It may come only once a year, but when it does, Library Day is a time for celebration.
“It is a celebration of the role of the library in the community,” said Scott Ekstrom, director of Smith Memorial Library.
The Smith will open a half-hour early Thursday for the festivities, which run from 8:30 to 10:30 a.m.
Live classical music from local musicians will be performed on the first hour.
The Kazoo Chorale, “an unrehearsed community music project,” as Ekstrom called it, will be held on the second hour. The first 200 people to arrive will receive new, clean kazoos and, weather permitting, will go outside onto the front porch of the Smith and the brick walk and join together to kazoo their way through well-known songs. Ekstrom will lead.
“I conduct by default,” he said.
This year — the third year of the Kazoo Chorale — special guest conductors will also visit.

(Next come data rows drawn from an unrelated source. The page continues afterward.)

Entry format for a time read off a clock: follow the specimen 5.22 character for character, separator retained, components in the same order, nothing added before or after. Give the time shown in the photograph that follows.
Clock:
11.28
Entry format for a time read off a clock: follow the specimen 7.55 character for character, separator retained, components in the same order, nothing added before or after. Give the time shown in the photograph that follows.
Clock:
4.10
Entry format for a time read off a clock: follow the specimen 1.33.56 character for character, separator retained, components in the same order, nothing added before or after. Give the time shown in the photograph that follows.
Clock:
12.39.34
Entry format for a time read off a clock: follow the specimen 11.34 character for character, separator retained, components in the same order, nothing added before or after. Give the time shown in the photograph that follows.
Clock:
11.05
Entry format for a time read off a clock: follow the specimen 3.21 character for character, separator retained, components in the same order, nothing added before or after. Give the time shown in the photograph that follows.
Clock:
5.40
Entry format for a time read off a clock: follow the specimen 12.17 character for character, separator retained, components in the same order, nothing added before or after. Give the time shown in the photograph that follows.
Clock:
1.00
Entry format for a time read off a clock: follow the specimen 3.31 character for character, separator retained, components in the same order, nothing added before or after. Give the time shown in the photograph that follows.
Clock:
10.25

“Stay tuned; stop by to see who those might be,” Ekstrom said.
Refreshments, some donated by Tops of Mayville, will be available. There will also be “My Favorite Book” stickers that visitors can write on and wear like name tags to spark literary conversation.
Librarians who work for the 38-library Chautauqua-Cattaraugus Library System, as well as local school librarians, are invited onto the Chautauqua Institution grounds for Library Day and can get a free gate pass for the festivities.
“It’s a great way for them to come and get to know Chautauqua through the library,” Ekstrom said.
Library Day, hosted by the Friends of the Library, is also a fundraising event and presents an opportunity to become a friend of the library with a $100 donation. Donations of all amounts are accepted and help support the Smith’s special projects, like the new tables on the library’s front porch.
Donations are appreciated, but as Ekstrom said, Library Day is “more about celebrating our patrons and what the library means to the greater Chautauqua community.”